While the language is used in the anti-abortion movement, it wasn’t deliberately used to trigger voters, he said.

“If there was anything in the language that would signal to certain people that they didn’t like it, It was required because of what the actual initiative petition said,” Ashcroft said.

Political fallout

The abortion case became an issue in the Republican primary for governor this week when the American Dream PAC, a fund supporting Lt. Gov. Mike Kehoe, used Ashcroft’s words after the Western District hearing to attack him as a “quitter.”

A successful signature campaign would likely put an abortion initiative on the November 2024 ballot. Ashcroft hopes to be on that ballot as the GOP nominee for governor, as does Kehoe and state Sen. Bill Eigel of Weldon Spring.

Outside the courthouse, Ashcroft was pressed about his ability to enforce abortion rights if he becomes governor.

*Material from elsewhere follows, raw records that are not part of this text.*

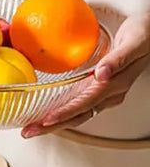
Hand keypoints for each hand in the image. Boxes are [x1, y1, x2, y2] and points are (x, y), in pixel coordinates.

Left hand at [22, 12, 149, 137]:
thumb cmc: (145, 34)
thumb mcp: (134, 41)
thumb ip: (118, 59)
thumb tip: (102, 74)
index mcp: (116, 84)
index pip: (87, 103)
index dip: (66, 112)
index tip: (48, 120)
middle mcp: (109, 94)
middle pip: (77, 115)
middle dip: (51, 126)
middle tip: (28, 132)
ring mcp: (103, 94)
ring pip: (76, 114)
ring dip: (53, 124)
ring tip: (31, 129)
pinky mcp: (98, 91)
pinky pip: (78, 107)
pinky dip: (60, 114)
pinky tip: (44, 116)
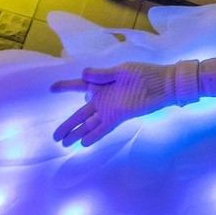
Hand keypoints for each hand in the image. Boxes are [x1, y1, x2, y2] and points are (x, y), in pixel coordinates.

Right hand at [51, 62, 192, 146]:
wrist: (163, 84)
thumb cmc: (144, 74)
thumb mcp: (122, 70)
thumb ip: (102, 74)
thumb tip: (82, 73)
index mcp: (101, 83)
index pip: (79, 85)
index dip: (66, 87)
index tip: (52, 88)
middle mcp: (103, 99)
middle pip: (81, 113)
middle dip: (68, 124)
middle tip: (55, 135)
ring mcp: (110, 109)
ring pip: (89, 124)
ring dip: (78, 133)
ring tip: (64, 144)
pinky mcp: (119, 117)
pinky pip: (103, 128)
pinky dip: (93, 135)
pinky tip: (83, 143)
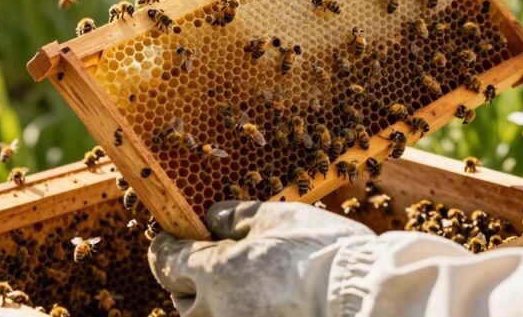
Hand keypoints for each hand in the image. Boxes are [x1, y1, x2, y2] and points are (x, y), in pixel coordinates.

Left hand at [148, 201, 372, 316]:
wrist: (359, 297)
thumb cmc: (318, 251)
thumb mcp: (273, 217)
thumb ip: (234, 216)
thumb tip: (211, 219)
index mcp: (212, 274)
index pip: (165, 262)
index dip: (163, 246)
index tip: (167, 236)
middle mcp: (215, 313)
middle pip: (181, 299)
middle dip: (186, 278)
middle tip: (205, 258)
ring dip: (210, 304)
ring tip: (236, 283)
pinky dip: (236, 312)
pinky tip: (259, 301)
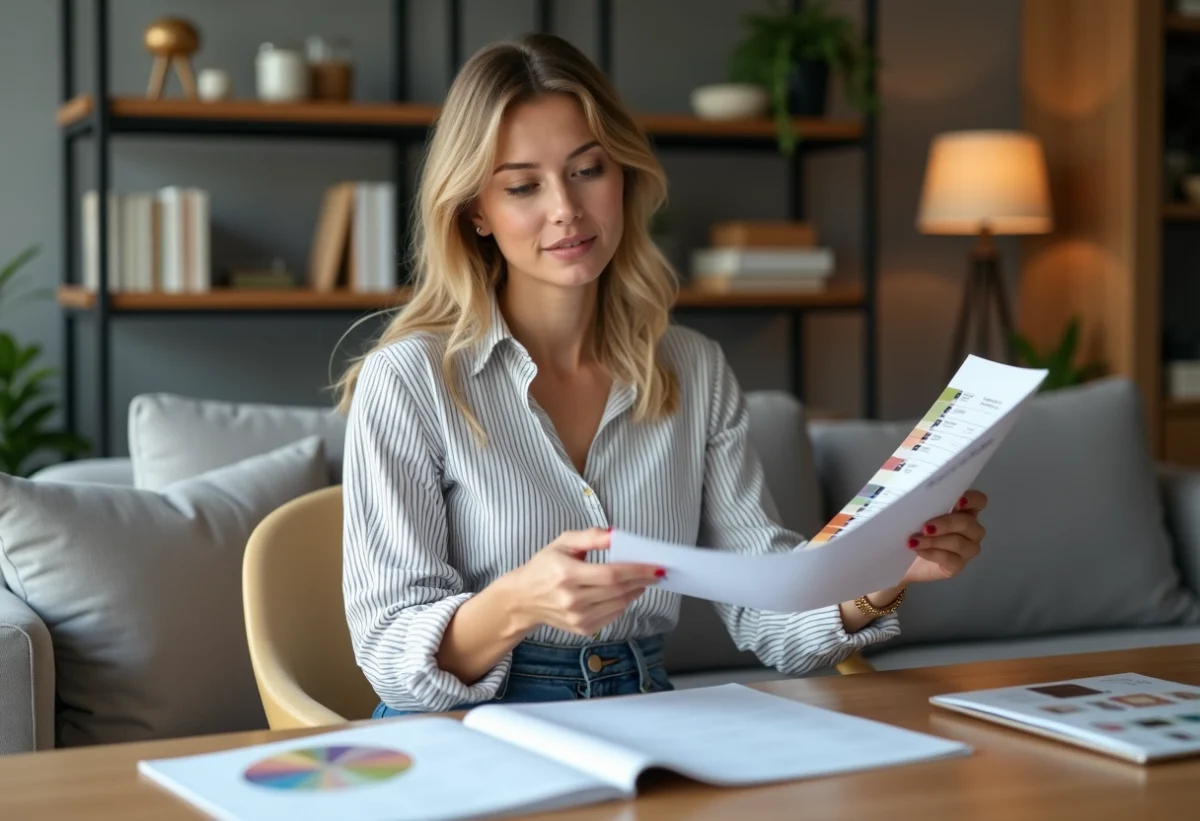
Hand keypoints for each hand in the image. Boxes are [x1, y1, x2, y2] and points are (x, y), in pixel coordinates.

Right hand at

“Anytime a statewide official is sworn in, we swear an oath to uphold the Constitution of the United States and of the state of Missouri,” Ashcroft replied. “If I cannot do that, then I would have to leave my position. I cannot swear an oath and then refuse to do what I’d said I would do.”

For the PAC ad, that became Ashcroft saying he would quit if the measure passes.

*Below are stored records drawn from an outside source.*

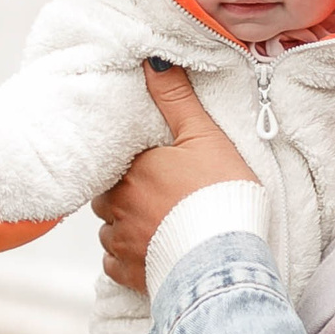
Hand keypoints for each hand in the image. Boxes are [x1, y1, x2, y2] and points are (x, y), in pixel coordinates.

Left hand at [89, 61, 258, 294]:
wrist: (226, 259)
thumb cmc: (220, 196)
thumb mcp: (204, 137)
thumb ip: (176, 99)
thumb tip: (153, 59)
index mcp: (133, 169)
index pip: (116, 161)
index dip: (133, 164)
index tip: (152, 169)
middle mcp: (118, 204)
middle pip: (108, 195)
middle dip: (125, 195)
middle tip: (156, 197)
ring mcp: (121, 241)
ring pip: (109, 230)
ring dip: (125, 228)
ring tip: (157, 227)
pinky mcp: (129, 274)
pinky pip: (115, 264)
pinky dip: (128, 260)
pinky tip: (151, 254)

“If somebody believes they are a quitter, we should believe them,” the ad states.

In response, Ashcroft said the question he was asked was a hypothetical. It requires several uncertain things to happen, including Ashcroft winning the primary and a successful signature campaign. And he would have to conclude he was unable, in good conscience, do what the law required.

“It is improper for someone to take the people’s money and not do the job that they’re getting paid to do,” Ashcroft said.

St. Louis case

Circuit Judge Jason Sengheiser asks questions during a hearing Thursday on a state motion for judgment on the pleadings in a case brought by the clergy to challenge Missouri’s abortion ban at the Carnahan Courthouse, in St. Louis.

During Thursday’s arguments in St. Louis over whether Missouri’s abortion ban violates religious rights, the key questions were whether the statutes promote a particular religious doctrine and whether the statements of lawmakers, tying their votes for the ban to their beliefs, matters in court.

The case filed in January initially sought to enjoin local prosecutors from enforcing criminal sanctions for abortion as well as overturn the law as a religious rights violation. Through a series of ruling, Sengheiser has whittled the case down to the religious challenge and arguments Thursday were for a ruling on the case filings.

The plaintiffs are religious leaders from Christian, Jewish and Unitarian congregations.

The law being challenged is neutral, with no religious group singled out for disparate treatment, Assistant Attorney General Maria Ann Lanahan argued Thursday.

And the comments of legislators during debate are generally not accepted as evidence of intent, she noted.

“The bills passed by far more than the number of legislators that were making the complained-of comments,” Lanahan said. “And the comments don’t show the legislators wanting to impose their religion on others, only that the legislation was in harmony with those legislators’ religions.”

“The context shows that the purpose (of bills passed in 2017 and 2019) was undeniably religious,” argued Kalli Joslin of Americans United for Separation of Church and State. “But the state respondents say ‘ignore context’ and look only to the laws’ texts and stated goals to see if it advances any plausible secular purpose.”

At the end of the hearing that lasted a little over one hour, the judge told attorneys they would get the answer in early January.